- [Problem] Write out every entry below word for word, leaving out the pictures.

- [Stored data]
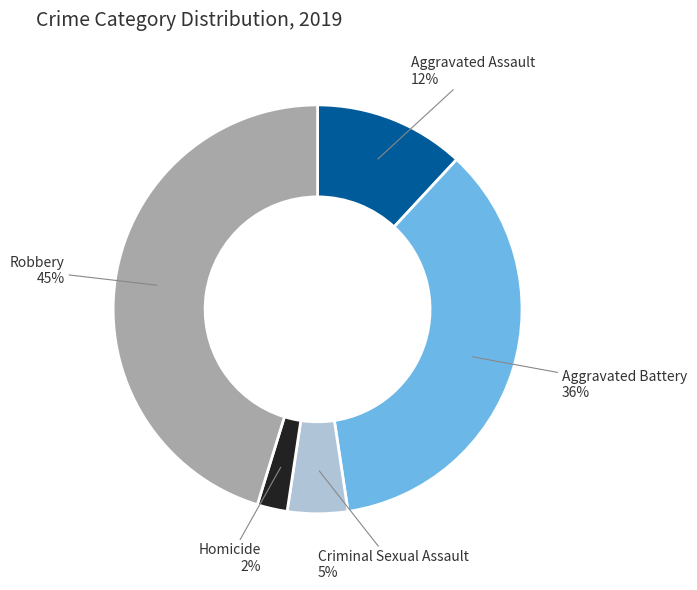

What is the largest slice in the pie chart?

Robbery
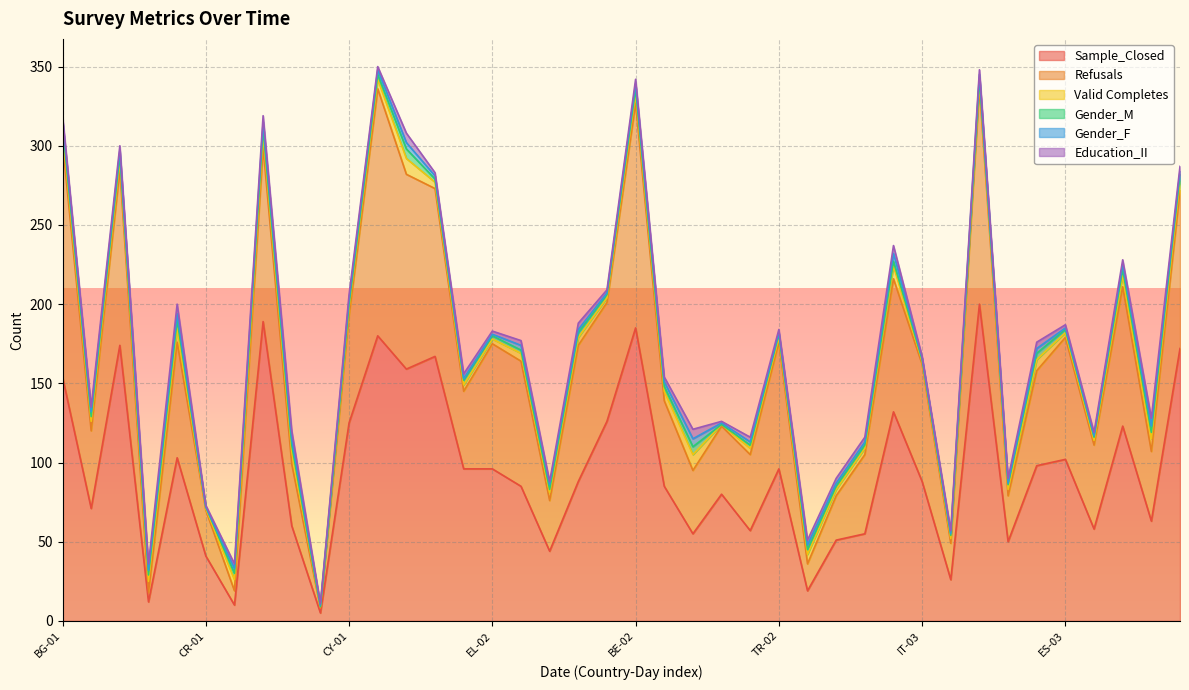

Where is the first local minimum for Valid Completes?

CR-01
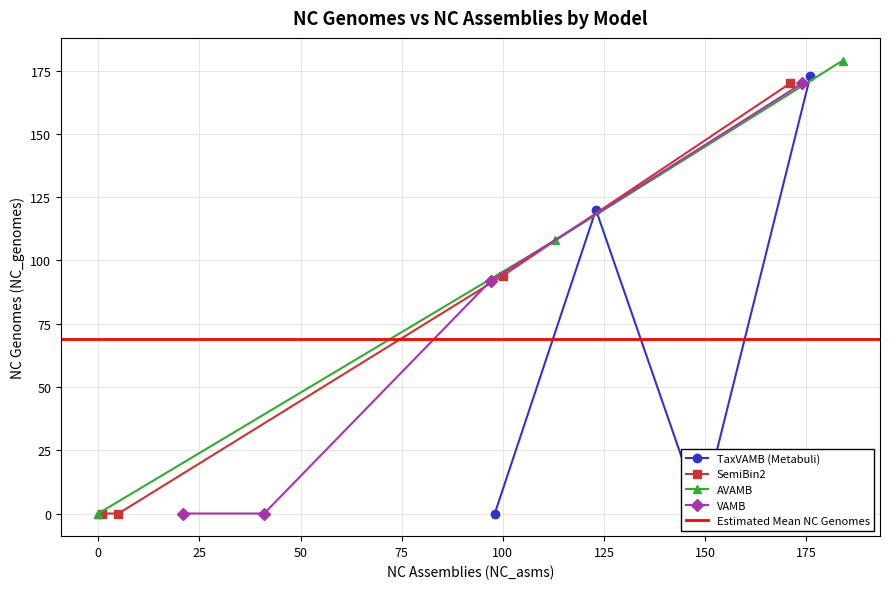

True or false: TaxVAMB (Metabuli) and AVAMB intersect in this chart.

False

- [Output for this task]
What is the largest slice in the pie chart?

Robbery

Where is the first local minimum for Valid Completes?

CR-01

True or false: TaxVAMB (Metabuli) and AVAMB intersect in this chart.

False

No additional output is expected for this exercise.